Aim of the exercise
Render every line of the material below as a Markdown table with the columns Row and Line, numbering each row and leaving out blank lines.

Supplied data
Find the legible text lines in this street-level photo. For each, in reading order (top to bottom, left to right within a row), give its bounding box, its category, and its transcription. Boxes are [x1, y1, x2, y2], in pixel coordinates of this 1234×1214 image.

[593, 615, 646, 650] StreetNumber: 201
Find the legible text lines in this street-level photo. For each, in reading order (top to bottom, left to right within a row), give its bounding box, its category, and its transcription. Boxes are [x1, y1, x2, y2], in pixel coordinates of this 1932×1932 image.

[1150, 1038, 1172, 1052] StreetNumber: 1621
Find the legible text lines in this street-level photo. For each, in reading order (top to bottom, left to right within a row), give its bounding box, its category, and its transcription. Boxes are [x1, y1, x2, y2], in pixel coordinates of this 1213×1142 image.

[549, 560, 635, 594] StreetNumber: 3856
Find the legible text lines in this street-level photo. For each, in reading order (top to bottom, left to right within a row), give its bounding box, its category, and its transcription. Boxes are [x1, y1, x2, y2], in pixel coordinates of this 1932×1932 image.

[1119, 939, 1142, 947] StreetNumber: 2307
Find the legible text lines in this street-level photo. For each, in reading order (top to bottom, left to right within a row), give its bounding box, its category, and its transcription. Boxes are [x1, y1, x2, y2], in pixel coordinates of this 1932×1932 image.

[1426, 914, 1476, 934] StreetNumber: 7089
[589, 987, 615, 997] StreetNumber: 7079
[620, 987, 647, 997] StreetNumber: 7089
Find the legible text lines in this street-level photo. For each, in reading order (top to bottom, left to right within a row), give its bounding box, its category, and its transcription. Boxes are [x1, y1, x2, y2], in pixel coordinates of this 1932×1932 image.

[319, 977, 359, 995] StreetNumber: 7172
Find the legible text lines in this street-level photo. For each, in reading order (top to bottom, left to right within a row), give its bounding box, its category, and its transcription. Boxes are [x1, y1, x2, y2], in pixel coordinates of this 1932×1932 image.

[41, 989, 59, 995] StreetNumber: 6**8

Exercise response
| Row | Line |
|---|---|
| 1 | Find the legible text lines in this street-level photo. For each, in reading order (top to bottom, left to right within a row), give its bounding box, its category, and its transcription. Boxes are [x1, y1, x2, y2], in pixel coordinates of this 1234×1214 image. |
| 2 | [593, 615, 646, 650] StreetNumber: 201 |
| 3 | Find the legible text lines in this street-level photo. For each, in reading order (top to bottom, left to right within a row), give its bounding box, its category, and its transcription. Boxes are [x1, y1, x2, y2], in pixel coordinates of this 1932×1932 image. |
| 4 | [1150, 1038, 1172, 1052] StreetNumber: 1621 |
| 5 | Find the legible text lines in this street-level photo. For each, in reading order (top to bottom, left to right within a row), give its bounding box, its category, and its transcription. Boxes are [x1, y1, x2, y2], in pixel coordinates of this 1213×1142 image. |
| 6 | [549, 560, 635, 594] StreetNumber: 3856 |
| 7 | Find the legible text lines in this street-level photo. For each, in reading order (top to bottom, left to right within a row), give its bounding box, its category, and its transcription. Boxes are [x1, y1, x2, y2], in pixel coordinates of this 1932×1932 image. |
| 8 | [1119, 939, 1142, 947] StreetNumber: 2307 |
| 9 | Find the legible text lines in this street-level photo. For each, in reading order (top to bottom, left to right within a row), give its bounding box, its category, and its transcription. Boxes are [x1, y1, x2, y2], in pixel coordinates of this 1932×1932 image. |
| 10 | [1426, 914, 1476, 934] StreetNumber: 7089 |
| 11 | [589, 987, 615, 997] StreetNumber: 7079 |
| 12 | [620, 987, 647, 997] StreetNumber: 7089 |
| 13 | Find the legible text lines in this street-level photo. For each, in reading order (top to bottom, left to right within a row), give its bounding box, its category, and its transcription. Boxes are [x1, y1, x2, y2], in pixel coordinates of this 1932×1932 image. |
| 14 | [319, 977, 359, 995] StreetNumber: 7172 |
| 15 | Find the legible text lines in this street-level photo. For each, in reading order (top to bottom, left to right within a row), give its bounding box, its category, and its transcription. Boxes are [x1, y1, x2, y2], in pixel coordinates of this 1932×1932 image. |
| 16 | [41, 989, 59, 995] StreetNumber: 6**8 |